Apple Tablet could create new category, redefine others

In less than 24 hours Apple (NASDAQ:AAPL) will hold what is easily one of the most highly anticipated events that any company, Apple included, has ever done. The soon to-be launched Apple Tablet, a 10-inch, touch-screen device that will run all the applications of the iPhone, as well as include a 3G wireless connection, represents a whole new category of device – a category with the potential to shape how several emerging industries do business.

Image via Gizmodo

Forrester Research analysts Charles Golvin and James McQuivey posted a great blog today on Apple’s potential to create a new media-driven category – the same way it did with the PC, digital music player and even the smartphone. To do this, Apple will have to steal consumers from the eReader and netbook camps and convince them this is the device they never knew they HAD to have. But, Golvin and McQuivey think this is exactly what Apple will do.

Apple knows it is well positioned to offer music, video, and, soon, books, magazines, newspapers and web-based opinion and commentary, they wrote in the blog. However, the critical link that would make Apple’s tablet really soar is the inclusion of personal media: photos and home videos. Viewing photos is a top-five online activity, digital photography has created a whole new set of behaviors that Flickr, Picasa and others have tried to serve.
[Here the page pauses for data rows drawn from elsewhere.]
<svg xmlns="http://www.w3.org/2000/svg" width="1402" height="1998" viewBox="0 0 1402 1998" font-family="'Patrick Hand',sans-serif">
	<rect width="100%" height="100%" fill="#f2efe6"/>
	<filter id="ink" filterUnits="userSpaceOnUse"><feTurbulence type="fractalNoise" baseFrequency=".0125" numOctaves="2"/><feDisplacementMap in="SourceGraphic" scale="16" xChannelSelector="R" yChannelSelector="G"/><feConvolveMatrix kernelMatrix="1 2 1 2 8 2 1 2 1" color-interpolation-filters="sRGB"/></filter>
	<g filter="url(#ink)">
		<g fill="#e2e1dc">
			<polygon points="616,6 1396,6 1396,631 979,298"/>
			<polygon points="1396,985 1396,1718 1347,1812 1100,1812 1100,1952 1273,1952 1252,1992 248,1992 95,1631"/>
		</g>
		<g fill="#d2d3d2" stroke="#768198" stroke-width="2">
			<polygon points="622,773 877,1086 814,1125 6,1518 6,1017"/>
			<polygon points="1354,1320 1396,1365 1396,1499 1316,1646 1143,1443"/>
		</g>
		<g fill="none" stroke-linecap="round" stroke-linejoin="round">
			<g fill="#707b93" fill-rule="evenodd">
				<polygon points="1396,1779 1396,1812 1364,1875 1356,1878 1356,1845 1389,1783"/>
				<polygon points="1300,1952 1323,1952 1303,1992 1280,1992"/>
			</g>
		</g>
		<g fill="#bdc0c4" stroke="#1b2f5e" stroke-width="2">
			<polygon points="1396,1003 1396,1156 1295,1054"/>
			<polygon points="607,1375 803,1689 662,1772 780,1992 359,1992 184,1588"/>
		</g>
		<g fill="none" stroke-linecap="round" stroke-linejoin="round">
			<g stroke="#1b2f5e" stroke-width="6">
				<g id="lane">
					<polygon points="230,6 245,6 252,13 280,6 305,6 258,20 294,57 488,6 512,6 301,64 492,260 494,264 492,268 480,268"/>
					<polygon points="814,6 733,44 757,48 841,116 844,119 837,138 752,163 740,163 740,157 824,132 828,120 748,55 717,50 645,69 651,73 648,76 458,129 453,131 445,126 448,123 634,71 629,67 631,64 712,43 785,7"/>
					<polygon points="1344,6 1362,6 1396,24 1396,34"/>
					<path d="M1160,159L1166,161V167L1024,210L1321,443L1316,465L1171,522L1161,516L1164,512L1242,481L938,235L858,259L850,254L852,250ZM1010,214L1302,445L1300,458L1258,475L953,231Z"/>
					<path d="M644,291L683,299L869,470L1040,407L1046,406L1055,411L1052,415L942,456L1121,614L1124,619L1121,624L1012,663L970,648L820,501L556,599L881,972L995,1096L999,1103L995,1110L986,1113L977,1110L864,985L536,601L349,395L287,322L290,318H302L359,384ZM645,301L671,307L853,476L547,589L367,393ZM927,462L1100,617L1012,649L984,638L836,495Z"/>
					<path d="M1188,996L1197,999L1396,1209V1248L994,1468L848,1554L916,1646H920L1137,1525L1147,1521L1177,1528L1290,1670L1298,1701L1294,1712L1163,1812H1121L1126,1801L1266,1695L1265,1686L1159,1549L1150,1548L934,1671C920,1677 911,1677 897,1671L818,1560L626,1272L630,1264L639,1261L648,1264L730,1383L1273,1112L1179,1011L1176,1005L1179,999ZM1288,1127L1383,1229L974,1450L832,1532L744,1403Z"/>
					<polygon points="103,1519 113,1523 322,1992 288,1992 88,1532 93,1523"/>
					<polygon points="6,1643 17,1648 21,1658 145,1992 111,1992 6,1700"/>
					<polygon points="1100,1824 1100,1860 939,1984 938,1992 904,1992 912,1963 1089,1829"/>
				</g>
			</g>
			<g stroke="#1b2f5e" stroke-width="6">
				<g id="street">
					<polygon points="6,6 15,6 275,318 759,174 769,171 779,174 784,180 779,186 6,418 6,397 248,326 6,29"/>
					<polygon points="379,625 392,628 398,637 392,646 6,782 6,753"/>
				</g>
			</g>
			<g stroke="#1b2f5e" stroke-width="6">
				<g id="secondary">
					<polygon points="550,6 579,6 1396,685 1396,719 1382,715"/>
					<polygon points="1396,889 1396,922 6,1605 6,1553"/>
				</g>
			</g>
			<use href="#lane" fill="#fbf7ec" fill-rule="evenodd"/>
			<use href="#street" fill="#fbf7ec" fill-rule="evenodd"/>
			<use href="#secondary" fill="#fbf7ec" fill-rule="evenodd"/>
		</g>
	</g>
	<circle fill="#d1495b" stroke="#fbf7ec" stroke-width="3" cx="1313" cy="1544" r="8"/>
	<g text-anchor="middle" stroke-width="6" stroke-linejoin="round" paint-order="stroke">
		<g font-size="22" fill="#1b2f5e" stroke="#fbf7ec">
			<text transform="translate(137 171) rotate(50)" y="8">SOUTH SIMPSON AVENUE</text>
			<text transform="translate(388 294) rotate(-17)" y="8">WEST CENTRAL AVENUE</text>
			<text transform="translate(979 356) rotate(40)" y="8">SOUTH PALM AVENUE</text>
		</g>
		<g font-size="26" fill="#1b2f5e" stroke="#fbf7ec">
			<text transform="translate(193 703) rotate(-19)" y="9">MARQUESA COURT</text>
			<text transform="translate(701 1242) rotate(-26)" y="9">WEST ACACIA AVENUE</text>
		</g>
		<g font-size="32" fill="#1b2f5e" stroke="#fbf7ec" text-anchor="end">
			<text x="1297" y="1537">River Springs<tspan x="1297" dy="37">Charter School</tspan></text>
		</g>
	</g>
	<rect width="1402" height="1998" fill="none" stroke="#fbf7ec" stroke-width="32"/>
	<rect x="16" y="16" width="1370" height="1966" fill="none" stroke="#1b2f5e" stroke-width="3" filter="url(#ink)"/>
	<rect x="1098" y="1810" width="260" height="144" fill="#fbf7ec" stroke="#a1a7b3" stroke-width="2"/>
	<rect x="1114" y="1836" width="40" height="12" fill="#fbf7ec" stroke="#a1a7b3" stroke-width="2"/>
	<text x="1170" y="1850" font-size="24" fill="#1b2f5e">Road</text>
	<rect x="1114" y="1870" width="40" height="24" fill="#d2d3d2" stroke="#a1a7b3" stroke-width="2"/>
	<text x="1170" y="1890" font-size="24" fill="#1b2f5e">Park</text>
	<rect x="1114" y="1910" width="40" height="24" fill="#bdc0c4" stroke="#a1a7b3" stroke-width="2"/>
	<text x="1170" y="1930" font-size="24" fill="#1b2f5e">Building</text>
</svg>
At the same time that Apple is paving this new category, it is also poised to redefine several existing ones. Apple appears to be targeting the same industry verticals that have piqued carriers’ interest in the last year or so:

Connected Home: McQuivey noted that the Tablet should be introduced with a family of co-devices that make it more flexible in the home. This could include Bluetooth keyboards, docks that transform it into a beside alarm clock, Pandora radio player, kitchen recipe stand, photo frame or home remote control. We’re talking about TVs that tablets can publish to wirelessly and HD cameras that can function in attached mode or work wirelessly from across the room – the same camera that will speak to your Mac, your iPhone, and anything else Apple makes, the analysts said.
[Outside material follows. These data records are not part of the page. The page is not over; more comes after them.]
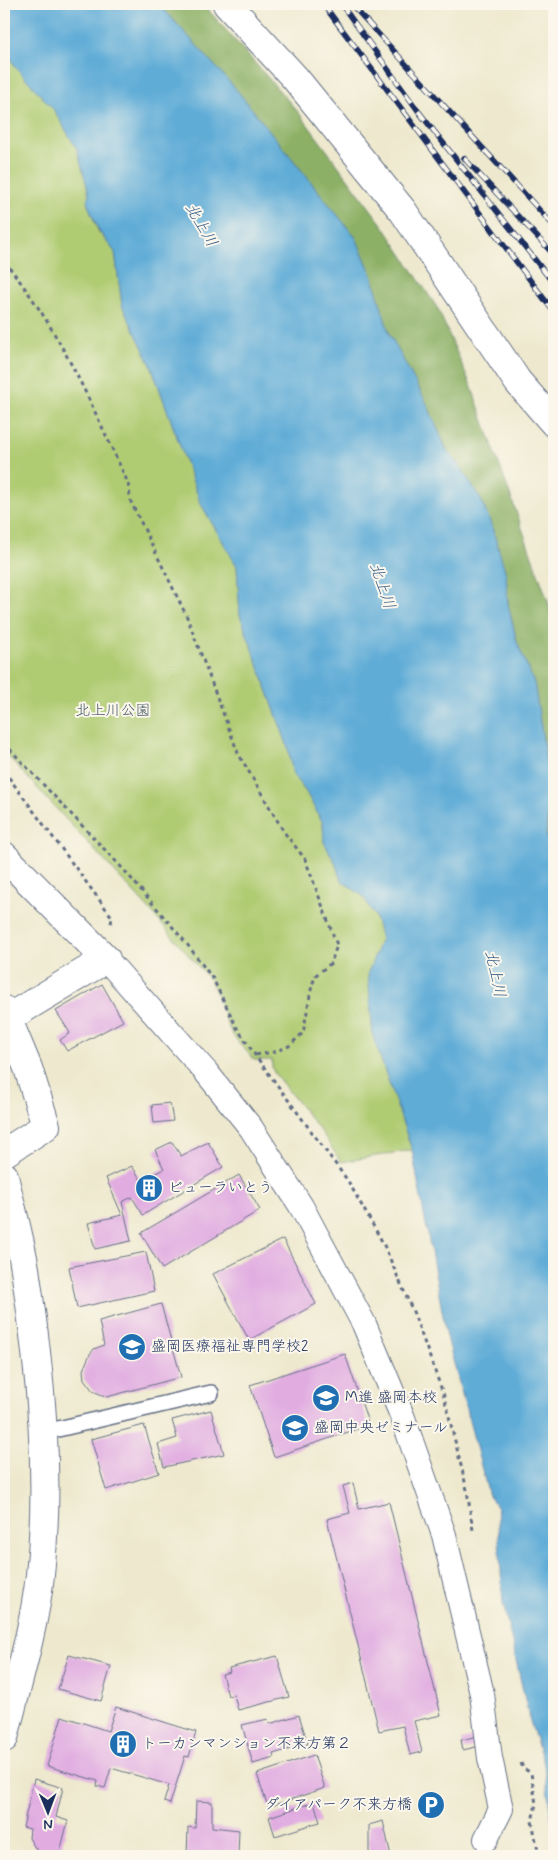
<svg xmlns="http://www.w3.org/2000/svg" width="558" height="1860" font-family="Mynerve,'Klee One',sans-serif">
<rect width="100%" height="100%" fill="#fbf7ec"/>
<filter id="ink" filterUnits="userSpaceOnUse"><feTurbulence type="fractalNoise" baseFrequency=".02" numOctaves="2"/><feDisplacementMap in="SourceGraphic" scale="10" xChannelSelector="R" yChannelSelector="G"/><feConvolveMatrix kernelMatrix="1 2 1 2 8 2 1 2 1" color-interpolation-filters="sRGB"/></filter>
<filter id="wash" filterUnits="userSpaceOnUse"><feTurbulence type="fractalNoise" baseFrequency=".0096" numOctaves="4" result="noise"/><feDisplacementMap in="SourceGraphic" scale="20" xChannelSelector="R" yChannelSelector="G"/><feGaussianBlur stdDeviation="1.12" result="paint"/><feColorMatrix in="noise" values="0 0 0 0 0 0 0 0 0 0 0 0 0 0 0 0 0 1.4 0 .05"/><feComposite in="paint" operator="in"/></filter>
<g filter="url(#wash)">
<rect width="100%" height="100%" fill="#eee9ce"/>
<path fill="#b0cc73" stroke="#667e68" d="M4,46L15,66L54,110L77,149L89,193L87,202L98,231L115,252L122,305L151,365L201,504L237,566L240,615L288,747L293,775L306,792L323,823L324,842L335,862L341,880L363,896L375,916L381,939L368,974L373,1036L412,1150L341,1162L323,1134L275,1074L272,1068V1060H254C246,1050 234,1039 229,1028C222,1012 219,995 210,980L148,908L4,752Z"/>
<path fill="#8cb065" stroke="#547062" d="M159,4H203L299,113L384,227L438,309L472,388L548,601L554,628V865L546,834L550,785L534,683L517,642L508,604L506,574L491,524L481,500L460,466L448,453L427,404L389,333L372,275L356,238L235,88Z"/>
<path fill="#5eacd7" stroke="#3c6e9a" d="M4,4H159L235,88L356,238L372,275L389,333L427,404L448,453L460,466L481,500L491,524L506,574L508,604L517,642L534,683L550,785L546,834L554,865V1839L544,1764L530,1721L503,1603L497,1507L489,1496L447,1337L412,1150L373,1036L368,973L381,939L375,916L363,896L341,880L335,862L324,842L323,823L306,792L293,775L288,747L240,615L237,566L201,504L151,365L122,305L115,252L99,231L87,202L89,193L77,149L54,110L15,66L4,46Z"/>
<g id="blocks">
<path fill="#e1ade1" d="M102,984L123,1021L67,1051L60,1040L70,1033L56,1011Z
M170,1103L173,1121L154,1123L152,1105Z
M172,1142L181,1156L208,1142L223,1167L143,1215L132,1197L122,1202L131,1241L95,1249L88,1223L122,1215L106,1178L132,1166L141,1180L164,1169L155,1150Z
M239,1175L260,1210L162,1269L141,1233Z
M283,1239L316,1304L249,1340L213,1274Z
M146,1252L154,1291L77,1308L69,1267Z
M161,1304L181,1377L107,1397L93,1391L84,1379L83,1370L90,1354L94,1349L104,1345L99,1321Z
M345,1354L369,1425L274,1457L250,1385Z
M211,1410L224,1454L164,1467L158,1444L177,1438L172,1420Z
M144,1425L159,1473L106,1490L91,1439Z
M353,1483L359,1509L389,1502L441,1715L414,1721L422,1752L410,1755L403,1726L379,1731L327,1519L350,1513L343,1486Z
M69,1655L111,1666L101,1701L58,1689Z
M277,1656L289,1697L238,1710L234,1695L228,1696L222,1674L230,1672L229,1668Z
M116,1707L196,1732L189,1757L185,1756L170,1804L164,1802L169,1785L111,1768L105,1788L97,1786L98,1781L47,1766L62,1716L108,1731Z
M299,1715L308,1744L273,1754L274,1758L253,1764L242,1725L268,1719L269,1724Z
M482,1735L484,1745L463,1750L461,1740Z
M314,1755L325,1788L268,1807L257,1774Z
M34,1779L63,1788L56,1817L68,1821L59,1856L39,1854L29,1838L30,1829L23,1827Z
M196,1801L212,1802V1827L239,1830L238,1856H187L188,1827L195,1828Z
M314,1802L320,1822L275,1836L269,1817Z
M383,1821L391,1856H369V1825Z"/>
</g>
</g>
<g filter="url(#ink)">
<use href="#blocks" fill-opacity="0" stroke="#657085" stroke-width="1"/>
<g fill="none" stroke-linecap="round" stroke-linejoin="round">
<g stroke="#657085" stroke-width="18">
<path id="service" d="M41,1433L211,1393"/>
</g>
<g stroke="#657085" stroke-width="26">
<path id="pedestrian" d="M106,959L206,1072L251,1128L301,1206L364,1324L403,1418L444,1535L482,1694L490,1758L501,1809L486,1839"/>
</g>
<g stroke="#657085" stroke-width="30">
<path id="minor" d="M227,4L295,78L403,211L518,382L554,423
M4,856L106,959L8,1018
M4,1010L28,1068L46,1126L4,1153"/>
</g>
<g stroke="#657085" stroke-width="30">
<path id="tertiary" d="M4,1176C11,1207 20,1238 25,1269C40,1369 51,1474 40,1575C34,1630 17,1684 4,1738"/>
</g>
<path stroke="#657085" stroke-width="3" stroke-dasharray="4 4" stroke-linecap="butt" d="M4,261C59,327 92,406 128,483L131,502L187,617L238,753L284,832L305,859L337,945L331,963L316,975L312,985L303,1033L289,1046L274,1052L255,1055
M4,743L124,870L187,944L213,979L237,1028L255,1055L348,1181L383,1243L414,1314L444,1396L467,1490L473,1530
M4,771L112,917L111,924
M521,1763L523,1768L531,1773L536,1804L532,1821L539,1856"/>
<use href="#service" stroke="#fff" stroke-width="15"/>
<use href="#pedestrian" stroke="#fff" stroke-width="24"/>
<use href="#minor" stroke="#fff" stroke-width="28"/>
<use href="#tertiary" stroke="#fff" stroke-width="28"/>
<g stroke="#1b2f5e" stroke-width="5.5">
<path id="rail" d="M323,4L554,312
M341,4L419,112L554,284
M351,4L554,226
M464,158L554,255"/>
</g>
<use href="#rail" stroke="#fbf7ec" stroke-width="4" stroke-dasharray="11" stroke-linecap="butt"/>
</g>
</g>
<defs>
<g id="building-disc" transform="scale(1.4375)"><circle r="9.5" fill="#1f6fb2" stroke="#fbf7ec"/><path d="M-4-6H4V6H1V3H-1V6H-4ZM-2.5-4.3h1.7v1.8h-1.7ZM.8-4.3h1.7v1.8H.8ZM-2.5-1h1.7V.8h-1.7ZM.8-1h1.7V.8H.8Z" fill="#fff"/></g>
<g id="school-disc" transform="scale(1.4375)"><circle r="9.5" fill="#1f6fb2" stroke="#fbf7ec"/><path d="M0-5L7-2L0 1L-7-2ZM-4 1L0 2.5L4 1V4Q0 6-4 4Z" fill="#fff"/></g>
<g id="parking-disc" transform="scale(1.4375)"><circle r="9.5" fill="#1f6fb2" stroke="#fbf7ec"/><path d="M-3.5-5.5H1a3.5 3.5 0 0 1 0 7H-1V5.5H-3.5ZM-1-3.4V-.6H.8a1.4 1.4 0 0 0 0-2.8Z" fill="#fff"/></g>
</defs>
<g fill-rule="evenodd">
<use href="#building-disc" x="149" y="1188"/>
<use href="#school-disc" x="132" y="1347"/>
<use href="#school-disc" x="326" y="1398"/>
<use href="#school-disc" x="295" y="1428"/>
<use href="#building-disc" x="123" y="1744"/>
<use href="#parking-disc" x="431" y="1805"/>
</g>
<g text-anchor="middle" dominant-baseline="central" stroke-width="4" stroke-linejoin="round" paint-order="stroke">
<g font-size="15" fill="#405663" stroke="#fbf7ec">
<text x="113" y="711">北上川公園</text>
</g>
<g font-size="15" fill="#1b2f5e" stroke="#fbf7ec" text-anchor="start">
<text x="168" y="1188">ビューラいとう</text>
<text x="151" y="1347">盛岡医療福祉専門学校2</text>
<text x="345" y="1398">M進 盛岡本校</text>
<text x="314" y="1428">盛岡中央ゼミナール</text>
<text x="142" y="1744">トーカンマンション不来方第２</text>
<text x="412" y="1805" text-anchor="end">ダイアパーク不来方橋</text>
</g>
<g font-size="16" font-style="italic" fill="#325b88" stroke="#fbf7ec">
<text transform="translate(201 225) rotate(60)">北上川</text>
<text transform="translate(382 586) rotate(71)">北上川</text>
<text transform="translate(495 974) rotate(78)">北上川</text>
</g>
</g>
<rect width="558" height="1860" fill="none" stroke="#fbf7ec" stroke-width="20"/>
<g transform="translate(48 1812) rotate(179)" stroke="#fbf7ec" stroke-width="4" paint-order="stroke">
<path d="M0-4L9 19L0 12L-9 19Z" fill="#1b2f5e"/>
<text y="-8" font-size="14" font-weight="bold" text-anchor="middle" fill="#1b2f5e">N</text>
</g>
</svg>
Telemedicine (M2M): The machine-to-machine market is already taking off, and amongst the services with the most potential is eHealth. Telemedicine, or the ability for remote health monitoring, is another vertical Apple could transform with a sleek, mobile device that’s price point falls well below other medical devices on the market. Much like the iPhone has caused health applications to explode, the Tablet could make telemedicine services much more accessible and user friendly.

Distance Learning: One of the most oft-discussed angles of the Tablet is how it will change the publishing industry, perhaps even render eReaders obsolete. Lending weight to that is today’s news that the New York Times has formed a business segment to focus on digital reading apps and that it, along with Conde Nast, is working on an app for the Tablet. According to reports, Apple has also been talking with the educational division of McGraw-Hill to bring e-textbooks to the Tablet, alongside portions of the publishing company’s Connect online learning system. Apple could be the first to create a truly usable electronic textbook.

Manufacturing/Supply Chain: The enterprise use case for the Tablet is less obvious, given the purported price of the device, but it’s a possibility nonetheless. The Tablet could serve as a much sleeker replacement device for workforce automation and tracking.

To be all inclusive, there’s no reason consumers won’t monitor their energy use from this screen or at least save energy by using their computer less. In fact, the Apple Tablet could be the best bet to stimulate broadband growth or change the way consumers watch TV for years to come. Then again, I’ve also heard it can fry eggs, fight crime and cure cancer. Guess will have to wait until tomorrow to see what Apple really has up its sleeve. But if CEO Steve Jobs is telling the truth, we should count on a game changer.